WHAT TO WORK ON
Everything from the line with "pinky dip: (263, 259)" through the end of the entries must be transcribed exactly; no other lines belong in the answer.

--------------------------------------------------

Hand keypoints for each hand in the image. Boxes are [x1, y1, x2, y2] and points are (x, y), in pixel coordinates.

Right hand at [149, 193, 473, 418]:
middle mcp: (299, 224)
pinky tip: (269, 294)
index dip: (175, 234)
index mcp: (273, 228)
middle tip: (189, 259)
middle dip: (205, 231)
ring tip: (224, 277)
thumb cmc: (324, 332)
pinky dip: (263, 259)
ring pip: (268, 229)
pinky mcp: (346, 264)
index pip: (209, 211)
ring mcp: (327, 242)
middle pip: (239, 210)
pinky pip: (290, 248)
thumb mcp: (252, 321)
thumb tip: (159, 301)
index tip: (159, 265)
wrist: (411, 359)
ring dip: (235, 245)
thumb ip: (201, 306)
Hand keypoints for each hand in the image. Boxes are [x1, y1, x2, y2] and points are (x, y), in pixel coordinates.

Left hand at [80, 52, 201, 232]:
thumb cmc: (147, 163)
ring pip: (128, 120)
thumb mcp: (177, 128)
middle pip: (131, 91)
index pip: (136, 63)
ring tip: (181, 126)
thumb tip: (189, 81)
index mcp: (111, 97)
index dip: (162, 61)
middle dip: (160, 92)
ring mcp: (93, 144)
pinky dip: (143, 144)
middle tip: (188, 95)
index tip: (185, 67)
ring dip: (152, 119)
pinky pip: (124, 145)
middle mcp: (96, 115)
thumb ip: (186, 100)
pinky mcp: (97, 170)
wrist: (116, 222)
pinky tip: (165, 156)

--------------------------------------------------

WRITTEN SOLUTION
pinky dip: (263, 259)
ring pip: (268, 229)
pinky mcp: (346, 264)
index pip: (209, 211)
ring mcp: (327, 242)
middle pip: (239, 210)
pinky pip: (290, 248)
thumb mcp: (252, 321)
thumb tip: (159, 301)
index tip: (159, 265)
wrist: (411, 359)
ring dip: (235, 245)
thumb ip: (201, 306)
Hand keypoints for each hand in the image. Boxes are [x1, y1, x2, y2] and points are (x, y), in pixel coordinates.

Left hand at [80, 52, 201, 232]:
thumb cmc: (147, 163)
ring pip: (128, 120)
thumb mcp: (177, 128)
middle pip: (131, 91)
index pip: (136, 63)
ring tip: (181, 126)
thumb tip: (189, 81)
index mcp: (111, 97)
index dip: (162, 61)
middle dip: (160, 92)
ring mcp: (93, 144)
pinky dip: (143, 144)
middle tip: (188, 95)
index tip: (185, 67)
ring dip: (152, 119)
pinky pip: (124, 145)
middle mcp: (96, 115)
thumb ip: (186, 100)
pinky mcp: (97, 170)
wrist: (116, 222)
pinky tip: (165, 156)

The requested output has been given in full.